Years of unsuccessful discussions between Ethiopia on the one hand, and Egypt and Sudan on the other, culminated in the Doha summit.
Arab foreign ministers endorsed calls for the UN Security Council to intervene in Ethiopia’s contentious dam project on one of the Nile River’s key tributaries on Tuesday.
The decision was made during a diplomatic summit in Qatar convened by Egypt and Sudan, two downstream Nile countries. In a press conference, Arab League Secretary-General Ahmed Aboul Gheit said the Arab countries will persuade the Security Council to hold an emergency session on the decade-long dam conflict.
Identifying a framework to deal with future water disputes, as well as how the river’s supplies should be divided during droughts, have been the key sticking points in previous agreements. The news came as Egypt and Sudan applied diplomatic and political pressure on Ethiopia ahead of the dam’s scheduled second phase of construction.
“There is a united Arab position,” Qatar’s Foreign Minister Mohammad bin Abdulrahman Al-Thani said in the same press conference following the meeting attended by 17 foreign ministers from the region. “Water security is about survival for mankind and the peoples of Sudan and Egypt.”
Egypt’s Foreign Ministry announced on Friday that it had written to the United Nations Security Council to explain its position. In prior African Union-supervised discussions, Ethiopia was accused of failing to help create a “fair, balanced, and legally binding” deal. Ethiopian leaders did not respond immediately.

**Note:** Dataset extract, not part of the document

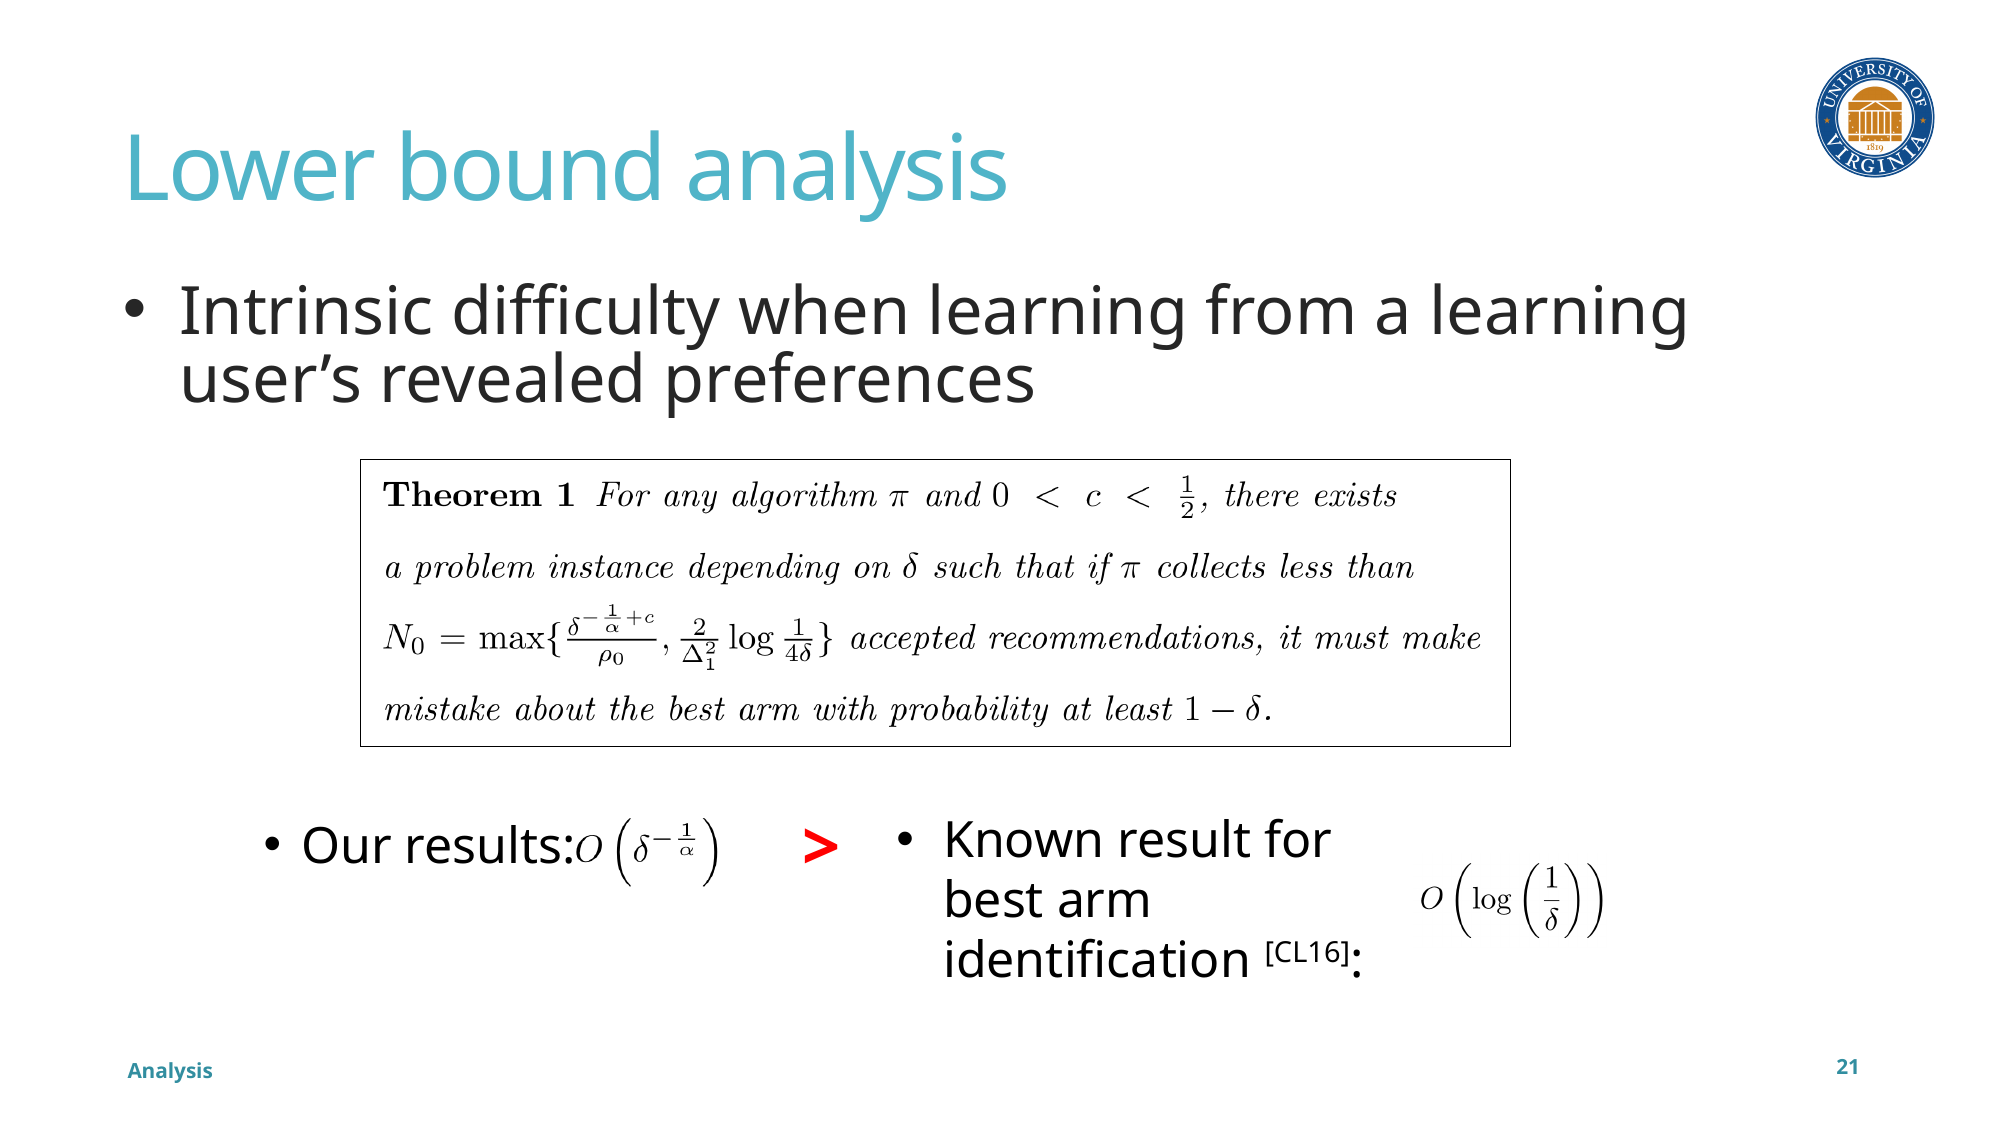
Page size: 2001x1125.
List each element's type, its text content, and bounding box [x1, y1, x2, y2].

Ethiopia has claimed that the dam, which it has completely funded, will serve to lift millions of Ethiopia’s nearly 110 million people out of poverty and turn the country into a major electricity exporter. After Egyptian, Sudanese, and Ethiopian officials failed to reach an agreement on the project in April, Egyptian President Abdel Fattah El-Sisi declared that “all alternatives are open if a drop of water belongs to Egypt is touched.”
The Grand Ethiopian Renaissance Dam is Ethiopia’s dream for economic progress and power generation. However, Egypt, which depends on the Nile for up to 90% of its freshwater, views the project as a potential existential danger, while Sudan is concerned about the operation of its Nile dams and water stations.
Aboul Gheit highlighted Egypt’s and Sudan’s water security as a vital aspect of Arab national security during a press conference following the meeting of 17 Arab foreign ministers.